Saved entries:
···

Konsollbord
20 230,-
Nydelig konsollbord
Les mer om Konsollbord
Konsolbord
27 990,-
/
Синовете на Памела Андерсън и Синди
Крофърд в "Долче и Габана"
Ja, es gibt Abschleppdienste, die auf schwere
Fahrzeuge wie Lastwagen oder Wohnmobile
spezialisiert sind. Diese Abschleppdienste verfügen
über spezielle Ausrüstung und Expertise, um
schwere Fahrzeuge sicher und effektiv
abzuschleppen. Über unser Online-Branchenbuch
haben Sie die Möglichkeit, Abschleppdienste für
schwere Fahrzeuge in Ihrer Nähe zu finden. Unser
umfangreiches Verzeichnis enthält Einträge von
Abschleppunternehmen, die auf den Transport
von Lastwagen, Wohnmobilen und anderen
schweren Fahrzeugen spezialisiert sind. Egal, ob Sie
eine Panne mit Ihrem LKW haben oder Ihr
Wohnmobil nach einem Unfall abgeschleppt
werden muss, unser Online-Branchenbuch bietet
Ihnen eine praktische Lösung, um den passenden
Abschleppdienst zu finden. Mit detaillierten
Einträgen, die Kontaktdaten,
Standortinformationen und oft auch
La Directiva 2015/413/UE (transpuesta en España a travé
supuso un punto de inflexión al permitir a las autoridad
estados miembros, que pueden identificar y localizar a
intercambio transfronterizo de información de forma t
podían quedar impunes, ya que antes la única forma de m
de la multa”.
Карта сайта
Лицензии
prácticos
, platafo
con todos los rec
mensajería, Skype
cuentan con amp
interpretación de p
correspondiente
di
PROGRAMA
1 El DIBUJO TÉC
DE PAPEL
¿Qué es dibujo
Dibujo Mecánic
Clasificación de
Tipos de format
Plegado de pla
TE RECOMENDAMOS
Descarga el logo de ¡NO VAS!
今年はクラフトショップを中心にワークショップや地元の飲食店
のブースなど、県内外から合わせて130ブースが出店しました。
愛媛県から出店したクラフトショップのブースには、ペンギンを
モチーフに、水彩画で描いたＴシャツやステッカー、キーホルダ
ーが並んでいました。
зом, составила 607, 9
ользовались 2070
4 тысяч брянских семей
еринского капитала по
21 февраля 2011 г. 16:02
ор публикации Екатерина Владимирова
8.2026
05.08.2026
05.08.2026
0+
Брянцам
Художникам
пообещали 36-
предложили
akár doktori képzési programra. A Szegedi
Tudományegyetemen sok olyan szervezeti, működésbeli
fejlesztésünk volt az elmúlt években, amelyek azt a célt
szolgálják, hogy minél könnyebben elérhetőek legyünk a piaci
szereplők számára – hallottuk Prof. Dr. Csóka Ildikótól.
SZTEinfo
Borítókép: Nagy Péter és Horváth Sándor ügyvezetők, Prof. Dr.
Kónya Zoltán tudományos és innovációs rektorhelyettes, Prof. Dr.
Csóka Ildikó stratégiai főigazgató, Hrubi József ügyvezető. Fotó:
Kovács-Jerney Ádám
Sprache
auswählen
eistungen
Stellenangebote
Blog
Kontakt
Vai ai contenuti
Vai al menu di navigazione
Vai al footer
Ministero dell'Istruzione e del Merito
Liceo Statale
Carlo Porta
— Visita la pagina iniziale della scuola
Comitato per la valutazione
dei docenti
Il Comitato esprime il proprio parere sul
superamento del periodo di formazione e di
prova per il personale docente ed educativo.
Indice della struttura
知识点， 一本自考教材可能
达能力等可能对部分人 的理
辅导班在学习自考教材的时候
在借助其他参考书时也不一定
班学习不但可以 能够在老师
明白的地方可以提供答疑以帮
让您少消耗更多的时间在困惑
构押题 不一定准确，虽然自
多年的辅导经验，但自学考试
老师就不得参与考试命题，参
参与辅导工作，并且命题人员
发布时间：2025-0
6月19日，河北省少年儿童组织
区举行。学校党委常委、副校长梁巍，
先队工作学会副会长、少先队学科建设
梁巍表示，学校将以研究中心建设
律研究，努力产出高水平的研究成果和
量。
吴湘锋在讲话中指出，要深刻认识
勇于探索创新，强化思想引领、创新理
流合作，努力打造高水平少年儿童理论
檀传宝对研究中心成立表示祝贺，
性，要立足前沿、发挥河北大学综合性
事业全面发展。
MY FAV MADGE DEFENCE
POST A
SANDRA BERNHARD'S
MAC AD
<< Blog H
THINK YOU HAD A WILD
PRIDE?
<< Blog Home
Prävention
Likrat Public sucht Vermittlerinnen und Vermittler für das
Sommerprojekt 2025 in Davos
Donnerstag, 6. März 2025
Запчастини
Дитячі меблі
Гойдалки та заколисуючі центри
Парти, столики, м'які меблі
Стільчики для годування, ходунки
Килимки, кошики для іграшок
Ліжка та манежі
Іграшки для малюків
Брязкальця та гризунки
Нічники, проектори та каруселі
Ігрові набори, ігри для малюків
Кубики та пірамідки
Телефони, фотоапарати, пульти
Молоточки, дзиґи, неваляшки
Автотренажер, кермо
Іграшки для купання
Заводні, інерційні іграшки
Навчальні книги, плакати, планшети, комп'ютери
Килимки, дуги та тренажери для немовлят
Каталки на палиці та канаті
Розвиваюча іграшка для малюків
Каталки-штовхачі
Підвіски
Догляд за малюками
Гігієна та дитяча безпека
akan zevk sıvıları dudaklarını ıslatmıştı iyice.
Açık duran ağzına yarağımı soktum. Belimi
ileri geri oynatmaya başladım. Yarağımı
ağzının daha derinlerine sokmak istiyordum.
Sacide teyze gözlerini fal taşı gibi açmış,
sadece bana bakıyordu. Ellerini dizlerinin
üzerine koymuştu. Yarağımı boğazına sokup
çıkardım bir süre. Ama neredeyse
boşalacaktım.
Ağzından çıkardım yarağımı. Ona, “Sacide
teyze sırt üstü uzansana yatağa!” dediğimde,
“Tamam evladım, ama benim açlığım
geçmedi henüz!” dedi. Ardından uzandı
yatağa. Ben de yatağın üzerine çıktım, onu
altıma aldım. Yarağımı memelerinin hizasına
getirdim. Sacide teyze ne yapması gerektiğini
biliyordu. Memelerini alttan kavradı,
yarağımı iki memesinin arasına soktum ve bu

···

* _Your assignment_: Every record shown above must be echoed exactly.

* _Task answer_:
Konsollbord
20 230,-
Nydelig konsollbord
Les mer om Konsollbord
Konsolbord
27 990,-
/
Синовете на Памела Андерсън и Синди
Крофърд в "Долче и Габана"
Ja, es gibt Abschleppdienste, die auf schwere
Fahrzeuge wie Lastwagen oder Wohnmobile
spezialisiert sind. Diese Abschleppdienste verfügen
über spezielle Ausrüstung und Expertise, um
schwere Fahrzeuge sicher und effektiv
abzuschleppen. Über unser Online-Branchenbuch
haben Sie die Möglichkeit, Abschleppdienste für
schwere Fahrzeuge in Ihrer Nähe zu finden. Unser
umfangreiches Verzeichnis enthält Einträge von
Abschleppunternehmen, die auf den Transport
von Lastwagen, Wohnmobilen und anderen
schweren Fahrzeugen spezialisiert sind. Egal, ob Sie
eine Panne mit Ihrem LKW haben oder Ihr
Wohnmobil nach einem Unfall abgeschleppt
werden muss, unser Online-Branchenbuch bietet
Ihnen eine praktische Lösung, um den passenden
Abschleppdienst zu finden. Mit detaillierten
Einträgen, die Kontaktdaten,
Standortinformationen und oft auch
La Directiva 2015/413/UE (transpuesta en España a travé
supuso un punto de inflexión al permitir a las autoridad
estados miembros, que pueden identificar y localizar a
intercambio transfronterizo de información de forma t
podían quedar impunes, ya que antes la única forma de m
de la multa”.
Карта сайта
Лицензии
prácticos
, platafo
con todos los rec
mensajería, Skype
cuentan con amp
interpretación de p
correspondiente
di
PROGRAMA
1 El DIBUJO TÉC
DE PAPEL
¿Qué es dibujo
Dibujo Mecánic
Clasificación de
Tipos de format
Plegado de pla
TE RECOMENDAMOS
Descarga el logo de ¡NO VAS!
今年はクラフトショップを中心にワークショップや地元の飲食店
のブースなど、県内外から合わせて130ブースが出店しました。
愛媛県から出店したクラフトショップのブースには、ペンギンを
モチーフに、水彩画で描いたＴシャツやステッカー、キーホルダ
ーが並んでいました。
зом, составила 607, 9
ользовались 2070
4 тысяч брянских семей
еринского капитала по
21 февраля 2011 г. 16:02
ор публикации Екатерина Владимирова
8.2026
05.08.2026
05.08.2026
0+
Брянцам
Художникам
пообещали 36-
предложили
akár doktori képzési programra. A Szegedi
Tudományegyetemen sok olyan szervezeti, működésbeli
fejlesztésünk volt az elmúlt években, amelyek azt a célt
szolgálják, hogy minél könnyebben elérhetőek legyünk a piaci
szereplők számára – hallottuk Prof. Dr. Csóka Ildikótól.
SZTEinfo
Borítókép: Nagy Péter és Horváth Sándor ügyvezetők, Prof. Dr.
Kónya Zoltán tudományos és innovációs rektorhelyettes, Prof. Dr.
Csóka Ildikó stratégiai főigazgató, Hrubi József ügyvezető. Fotó:
Kovács-Jerney Ádám
Sprache
auswählen
eistungen
Stellenangebote
Blog
Kontakt
Vai ai contenuti
Vai al menu di navigazione
Vai al footer
Ministero dell'Istruzione e del Merito
Liceo Statale
Carlo Porta
— Visita la pagina iniziale della scuola
Comitato per la valutazione
dei docenti
Il Comitato esprime il proprio parere sul
superamento del periodo di formazione e di
prova per il personale docente ed educativo.
Indice della struttura
知识点， 一本自考教材可能
达能力等可能对部分人 的理
辅导班在学习自考教材的时候
在借助其他参考书时也不一定
班学习不但可以 能够在老师
明白的地方可以提供答疑以帮
让您少消耗更多的时间在困惑
构押题 不一定准确，虽然自
多年的辅导经验，但自学考试
老师就不得参与考试命题，参
参与辅导工作，并且命题人员
发布时间：2025-0
6月19日，河北省少年儿童组织
区举行。学校党委常委、副校长梁巍，
先队工作学会副会长、少先队学科建设
梁巍表示，学校将以研究中心建设
律研究，努力产出高水平的研究成果和
量。
吴湘锋在讲话中指出，要深刻认识
勇于探索创新，强化思想引领、创新理
流合作，努力打造高水平少年儿童理论
檀传宝对研究中心成立表示祝贺，
性，要立足前沿、发挥河北大学综合性
事业全面发展。
MY FAV MADGE DEFENCE
POST A
SANDRA BERNHARD'S
MAC AD
<< Blog H
THINK YOU HAD A WILD
PRIDE?
<< Blog Home
Prävention
Likrat Public sucht Vermittlerinnen und Vermittler für das
Sommerprojekt 2025 in Davos
Donnerstag, 6. März 2025
Запчастини
Дитячі меблі
Гойдалки та заколисуючі центри
Парти, столики, м'які меблі
Стільчики для годування, ходунки
Килимки, кошики для іграшок
Ліжка та манежі
Іграшки для малюків
Брязкальця та гризунки
Нічники, проектори та каруселі
Ігрові набори, ігри для малюків
Кубики та пірамідки
Телефони, фотоапарати, пульти
Молоточки, дзиґи, неваляшки
Автотренажер, кермо
Іграшки для купання
Заводні, інерційні іграшки
Навчальні книги, плакати, планшети, комп'ютери
Килимки, дуги та тренажери для немовлят
Каталки на палиці та канаті
Розвиваюча іграшка для малюків
Каталки-штовхачі
Підвіски
Догляд за малюками
Гігієна та дитяча безпека
akan zevk sıvıları dudaklarını ıslatmıştı iyice.
Açık duran ağzına yarağımı soktum. Belimi
ileri geri oynatmaya başladım. Yarağımı
ağzının daha derinlerine sokmak istiyordum.
Sacide teyze gözlerini fal taşı gibi açmış,
sadece bana bakıyordu. Ellerini dizlerinin
üzerine koymuştu. Yarağımı boğazına sokup
çıkardım bir süre. Ama neredeyse
boşalacaktım.
Ağzından çıkardım yarağımı. Ona, “Sacide
teyze sırt üstü uzansana yatağa!” dediğimde,
“Tamam evladım, ama benim açlığım
geçmedi henüz!” dedi. Ardından uzandı
yatağa. Ben de yatağın üzerine çıktım, onu
altıma aldım. Yarağımı memelerinin hizasına
getirdim. Sacide teyze ne yapması gerektiğini
biliyordu. Memelerini alttan kavradı,
yarağımı iki memesinin arasına soktum ve bu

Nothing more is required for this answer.